Key Points:
• Iran is ultimately responsible for the drone attack on Saudi oil infrastructure
• Expect escalation between Iran, Saudi Arabia, and Israel in the region
Background:
Yemen based, but Iran backed, Houthi rebels took responsibility for a drone attack in Saudi Arabia that damaged two plants critical to the Kingdom’s oil infrastructure. The result of the attack on Saturday could temporarily cut Saudi Arabia’s oil output in half. How can we expect regional players to respond and how will this impact the energy market?
What Has Happened: “Clearly this is not Houthi technology. This attack is an extension of the proxy war in Yemen but quite sophisticated unlike past Houthi attacks.
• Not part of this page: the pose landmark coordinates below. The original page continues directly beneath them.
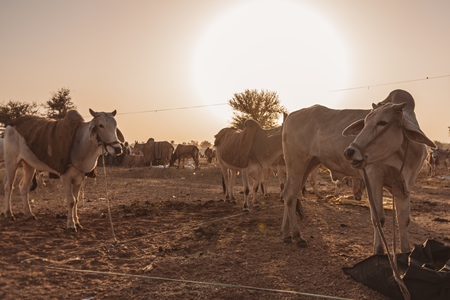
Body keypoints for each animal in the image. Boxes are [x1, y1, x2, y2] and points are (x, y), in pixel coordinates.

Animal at [282, 90, 436, 254]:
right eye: (365, 122)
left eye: (383, 122)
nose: (349, 151)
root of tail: (290, 116)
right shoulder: (373, 178)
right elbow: (378, 218)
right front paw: (378, 251)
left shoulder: (406, 184)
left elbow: (403, 220)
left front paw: (406, 252)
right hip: (297, 164)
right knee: (290, 196)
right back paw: (297, 236)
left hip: (309, 164)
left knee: (288, 193)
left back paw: (286, 234)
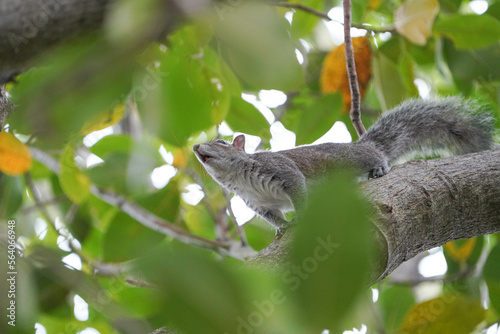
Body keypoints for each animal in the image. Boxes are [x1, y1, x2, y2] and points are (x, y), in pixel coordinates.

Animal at [193, 98, 494, 231]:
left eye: (221, 141)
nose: (195, 148)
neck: (241, 178)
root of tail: (364, 144)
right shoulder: (257, 203)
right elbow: (273, 217)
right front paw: (283, 228)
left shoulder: (281, 169)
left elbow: (297, 187)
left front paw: (300, 216)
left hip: (350, 159)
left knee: (376, 157)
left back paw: (379, 167)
Just like Iranian Quds Force and Hezbollah IED proliferation, this is a new tool we should expect to see flourish. Not surprising to see the attack focused on Saudi oil infrastructure as it targets the heart of the Kingdom’s economic power. It is very hard to defend against this type of attack. We can expect to see retaliation and escalation between the involved parties.” General Frank Kearney
“Tehran is responsible for this attack. We see Iranian influence and its aggressive policies continuing. I would expect retaliatory strikes by the Saudi Air Force, and the Israel Defense Force will take advantage of the regional chaos and strike into Syria. Despite a challenged history, at this moment, and especially against Tehran, Riyadh and Jerusalem are “partners”. For Iran’s response, watch the Strait of Hormuz. Iran will declare innocence with regard to the drone strikes and will claim its increased provocation is defensive.” General Spider Marks
Why it Matters:
Comments from Head of Macro Strategy – Peter Tchir
1) Clearly the price of oil will go up and we should see Brent Crude rise faster than WTI. This fits with our ongoing theme that securing “safe” energy sources should be paramount to many companies’ strategies and supports our ongoing National Defense efforts for full domestic energy self-sufficiency.
2) While traditionally an attack of this magnitude would create a ‘risk off’ moment, we don’t think that will be the case right now. As a net exporter, we have exhibited great resilience to disturbances in the Middle East. In fact, the argument could be made, and we’ve made it repeatedly, that higher energy prices, especially when the result of supply disruptions in the Middle East or elsewhere are very good for the U.S. economy and energy companies. It will also ensure D.C. remains focused on the issue of domestic supply and continues to support, rather than antagonize, that industry. So, energy equities and bonds may continue to see a bounce in prices that started in late august and accelerated last week. The energy field service providers could also be interesting as any retaliation and further attacks will likely just create more future business for them (harsh – but likely accurate).
3) On the treasury/rates side of the equation, the ‘traditional’ reaction would be for a flight to safety. We may see that as a knee-jerk reaction, but unless there are clear signs of significant escalation, rather than ‘just’ retaliation, we think the rally in treasuries will be short-lived. In fact, this only adds to the inflationary pressures we have seen creeping into the market with some recent data.